Los resultados mostraron que las personas con niveles más altos de rasgos de TDAH en la infancia tenían más probabilidades de reportar problemas de salud física a los 46 años. En concreto, presentaban un 14% más de probabilidades de informar dos o más condiciones médicas, entre ellas migrañas, problemas de espalda, cáncer, epilepsia o diabetes.

Entre quienes mostraban rasgos elevados de TDAH a los 10 años, el 42% reportó al menos dos problemas de salud física en la mediana edad, frente al 37% de aquellos con puntajes más bajos. Además, este grupo fue más propenso a reportar discapacidad relacionada con la salud física, es decir, dificultades para trabajar o realizar actividades cotidianas como consecuencia de su estado de salud.

Factores asociados y diferencias de género

El estudio identificó que los peores resultados de salud física estaban parcialmente vinculados a una mayor prevalencia de problemas de salud mental, índice de masa corporal elevado y tasas más altas de tabaquismo entre las personas con rasgos de TDAH. Investigaciones previas también indican que este grupo es más propenso a atravesar eventos vitales estresantes, exclusión social y a recibir menos controles médicos preventivos.

Asimismo, la asociación entre los rasgos de TDAH en la infancia y la discapacidad relacionada con la salud física fue más fuerte en mujeres que en hombres, un hallazgo que refuerza la necesidad de enfoques diferenciados.

"El TDAH dificulta el control de impulsos y se asocia a una peor salud mental, en parte por la desventaja social que enfrentan quienes viven con esta condición", explicó Stott.

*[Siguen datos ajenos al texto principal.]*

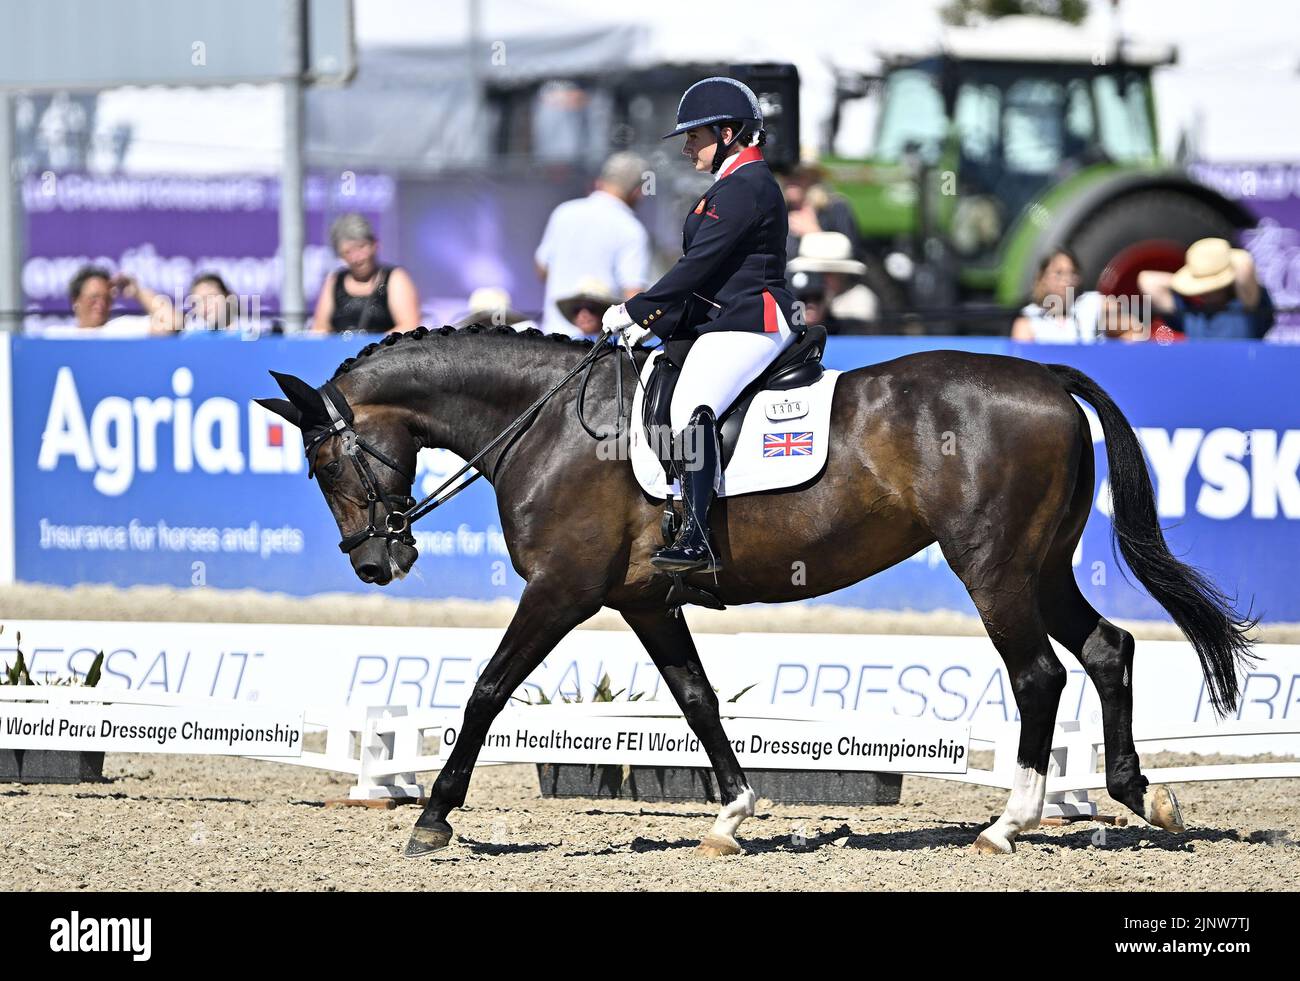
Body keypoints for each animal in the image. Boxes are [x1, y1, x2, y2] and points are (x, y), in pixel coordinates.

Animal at [258, 324, 1253, 857]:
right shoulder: (643, 602)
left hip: (995, 567)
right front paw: (730, 817)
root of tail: (1047, 374)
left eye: (322, 462)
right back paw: (1143, 798)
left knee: (1040, 675)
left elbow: (487, 689)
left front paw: (431, 819)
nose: (375, 564)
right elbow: (697, 699)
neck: (547, 425)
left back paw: (1009, 825)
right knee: (1107, 649)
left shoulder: (561, 590)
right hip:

Implicancias para la salud pública

La autora principal, la doctora Amber John, destacó que si bien la mayoría de las personas con TDAH llevará vidas largas y saludables, muchas enfrentan barreras para acceder a diagnósticos tempranos y apoyos adecuados. "Proporcionar el acompañamiento correcto puede mejorar de manera significativa los resultados de salud física y mental", señaló.

Los investigadores subrayaron que las estrategias de salud pública deberían contemplar las necesidades específicas de las personas con TDAH, facilitando el acceso a programas de detección, seguimiento y atención médica a lo largo de toda la vida.